Tanjungpinang, mejaredaksi – Seorang Ketua Kelompok Penyelenggara Pemungutan Suara (KPPS) di Kecamatan Bukit Bestari, Tanjungpinang, diberhentikan oleh Komisi Pemilihan Umum (KPU) Kota Tanjungpinang.
Oknum bernama Rudi Kustanto, yang juga menjabat sebagai Ketua RT, dinonaktifkan setelah terbukti melanggar aturan dengan mengikuti kegiatan kampanye salah satu pasangan calon Gubernur Kepri.
Ketua KPU Kota Tanjungpinang, Faisal, menjelaskan bahwa keputusan pemberhentian tersebut telah melalui mekanisme yang berlaku.
“Yang bersangkutan mengakui memang betul telah mengikuti kegiatan kampanye itu, dan siap mundur dari jabatannya sebagai Ketua KPPS,” ujar Faisal, Sabtu (23/11/2024).
Pemberhentian Rudi Kustanto dilakukan setelah proses klarifikasi oleh Panitia Pemungutan Suara (PPS) dan Panitia Pemilihan Kecamatan (PPK).
Faisal menegaskan, aturan melarang penyelenggara pemilu untuk terlibat dalam kampanye atau menjadi pendukung aktif pasangan calon.
Saat ini, proses Pergantian Antar Waktu (PAW) Ketua KPPS sedang berlangsung melalui PPS di tingkat kelurahan.
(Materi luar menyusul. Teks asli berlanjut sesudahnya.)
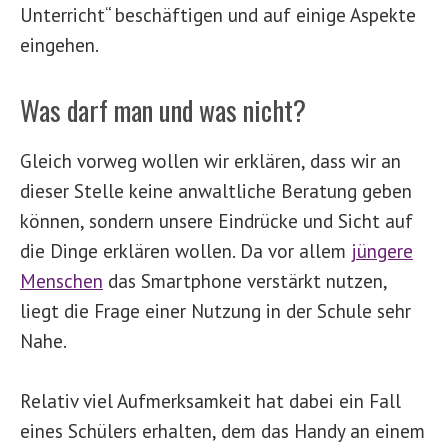
Unterricht“ beschäftigen und auf einige Aspekte
eingehen.
Was darf man und was nicht?
Gleich vorweg wollen wir erklären, dass wir an
dieser Stelle keine anwaltliche Beratung geben
können, sondern unsere Eindrücke und Sicht auf
die Dinge erklären wollen. Da vor allem
jüngere
Menschen
das Smartphone verstärkt nutzen,
liegt die Frage einer Nutzung in der Schule sehr
Nahe.
Relativ viel Aufmerksamkeit hat dabei ein Fall
eines Schülers erhalten, dem das Handy an einem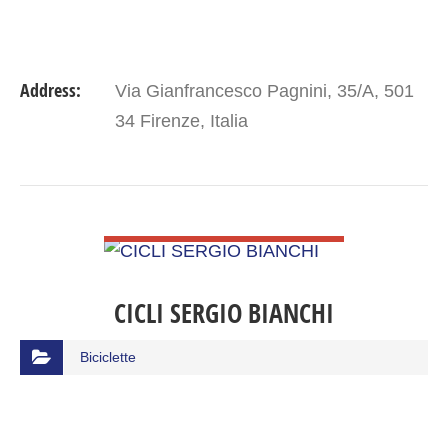
Address:
Via Gianfrancesco Pagnini, 35/A, 501
34 Firenze, Italia
VIEW DETAIL
CICLI SERGIO BIANCHI
Biciclette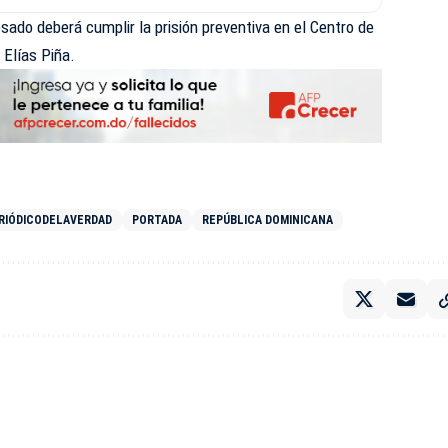
cesado deberá cumplir la prisión preventiva en el Centro de
 Elías Piña.
RIÓDICODELAVERDAD
PORTADA
REPÚBLICA DOMINICANA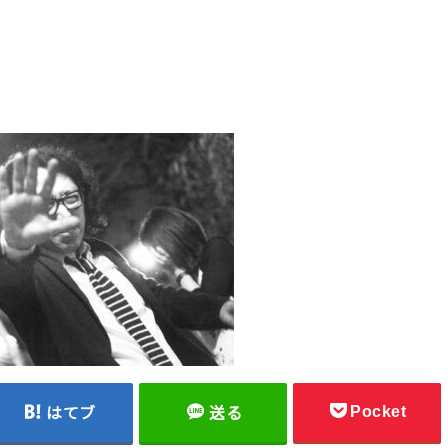
Pocket
はてブ
送る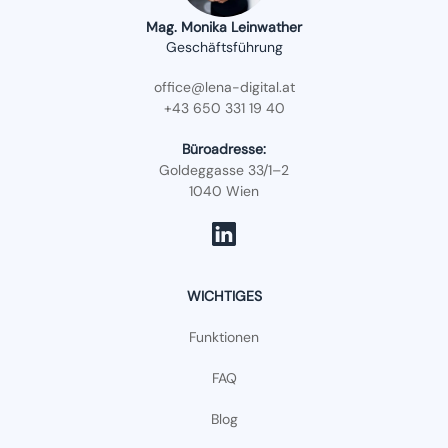
Mag. Monika Leinwather
Geschäftsführung
office@lena-digital.at
+43 650 331 19 40
Büroadresse:
Goldeggasse 33/1–2
1040 Wien
WICHTIGES
Funktionen
FAQ
Blog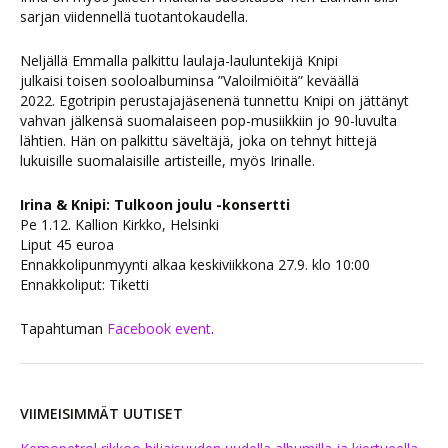
sarjan viidennellä tuotantokaudella.
Neljällä Emmalla palkittu laulaja-lauluntekijä Knipi
julkaisi toisen sooloalbuminsa ”Valoilmiöitä” keväällä
2022. Egotripin perustajajäsenenä tunnettu Knipi on jättänyt
vahvan jälkensä suomalaiseen pop-musiikkiin jo 90-luvulta
lähtien. Hän on palkittu säveltäjä, joka on tehnyt hittejä
lukuisille suomalaisille artisteille, myös Irinalle.
Irina & Knipi: Tulkoon joulu -konsertti
Pe 1.12. Kallion Kirkko, Helsinki
Liput 45 euroa
Ennakkolipunmyynti alkaa keskiviikkona 27.9. klo 10:00
Ennakkoliput: Tiketti
Tapahtuman
Facebook event
.
VIIMEISIMMÄT UUTISET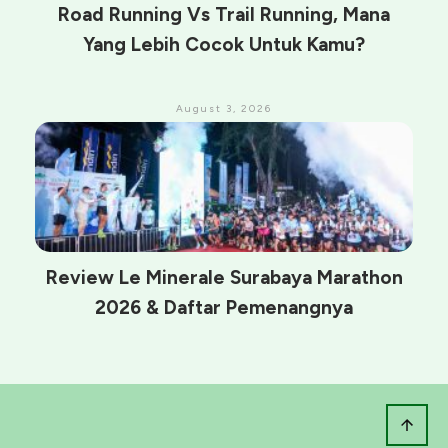
Road Running Vs Trail Running, Mana
Yang Lebih Cocok Untuk Kamu?
August 3, 2026
Review Le Minerale Surabaya Marathon
2026 & Daftar Pemenangnya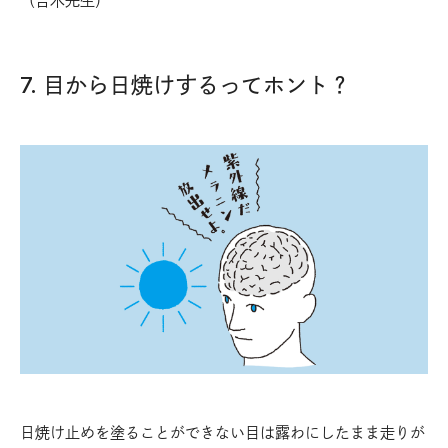
（吉木先生）
7. 目から日焼けするってホント？
日焼け止めを塗ることができない目は露わにしたまま走りが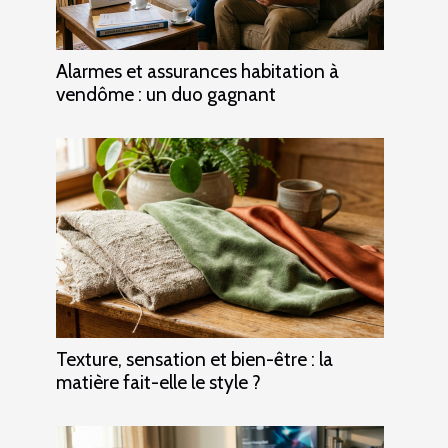
Alarmes et assurances habitation à
vendôme : un duo gagnant
Texture, sensation et bien-être : la
matière fait-elle le style ?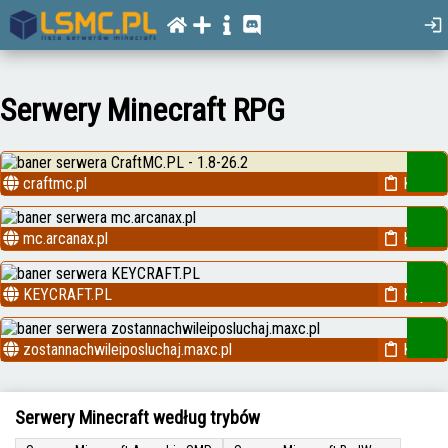
Serwery Minecraft RPG
craftmc.pl
Kopiuj
mc.arcanax.pl
Kopiuj
KEYCRAFT.PL
Kopiuj
zostannachwileiposluchaj.maxc.pl
Kopiuj
Serwery Minecraft według trybów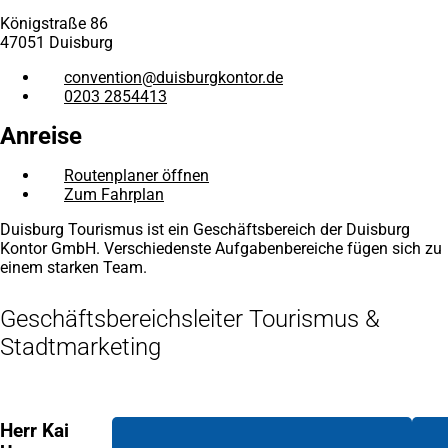
Königstraße 86
47051 Duisburg
convention
duisburgkontor
de
0203 2854413
Anreise
Routenplaner öffnen
(Öffnet
Zum Fahrplan
(Öffnet
in
in
einem
Duisburg Tourismus ist ein Geschäftsbereich der Duisburg
einem
neuen
Kontor GmbH. Verschiedenste Aufgabenbereiche fügen sich zu
neuen
Tab)
einem starken Team.
Tab)
Geschäftsbereichsleiter Tourismus &
Stadtmarketing
Herr Kai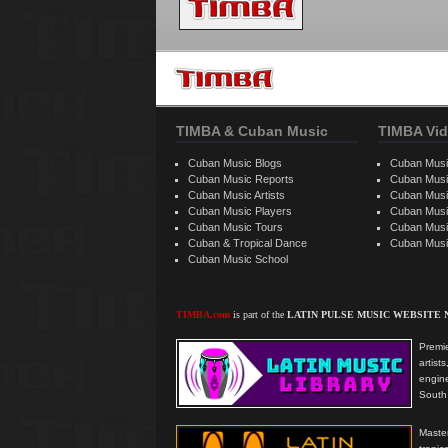
TIMBA & Cuban Music
TIMBA Vid
Cuban Music Blogs
Cuban Musi
Cuban Music Reports
Cuban Musi
Cuban Music Artists
Cuban Musi
Cuban Music Players
Cuban Music
Cuban Music Tours
Cuban Musi
Cuban & Tropical Dance
Cuban Musi
Cuban Music School
TIMBA.com
is part of the
LATIN PULSE MUSIC WEBSITE
Premie
artis
engine
South 
Master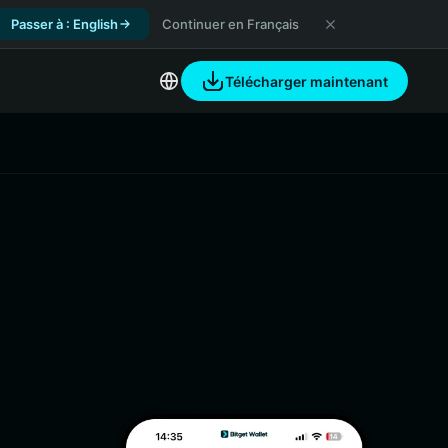
Passer à : English
Continuer en Français
Télécharger maintenant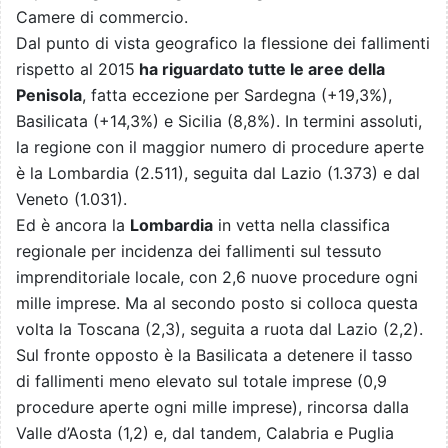
Camere di commercio.
Dal punto di vista geografico la flessione dei fallimenti
rispetto al 2015
ha riguardato tutte le aree della
Penisola
, fatta eccezione per Sardegna (+19,3%),
Basilicata (+14,3%) e Sicilia (8,8%). In termini assoluti,
la regione con il maggior numero di procedure aperte
è la Lombardia (2.511), seguita dal Lazio (1.373) e dal
Veneto (1.031).
Ed è ancora la
Lombardia
in vetta nella classifica
regionale per incidenza dei fallimenti sul tessuto
imprenditoriale locale, con 2,6 nuove procedure ogni
mille imprese. Ma al secondo posto si colloca questa
volta la Toscana (2,3), seguita a ruota dal Lazio (2,2).
Sul fronte opposto è la Basilicata a detenere il tasso
di fallimenti meno elevato sul totale imprese (0,9
procedure aperte ogni mille imprese), rincorsa dalla
Valle d’Aosta (1,2) e, dal tandem, Calabria e Puglia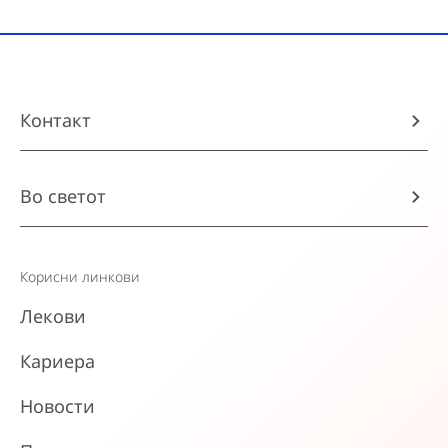
Контакт
Во светот
Корисни линкови
Лекови
Кариера
Новости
KPU juga terus mengingatkan untuk menjaga integritas kepada seluruh petugas adhoc selama pembekalan dan bimbingan teknis.
“Kami berharap tidak ada lagi petugas yang terlibat, karena hari pencoblosan hanya tinggal hitungan hari. Kami tekankan, seluruh petugas harus netral dan profesional,” pungkas Faisal.
Langkah tegas ini diambil untuk memastikan pelaksanaan Pilkada berjalan dengan nilai independensi dan profesionalitas, tanpa terganggu kepentingan politik.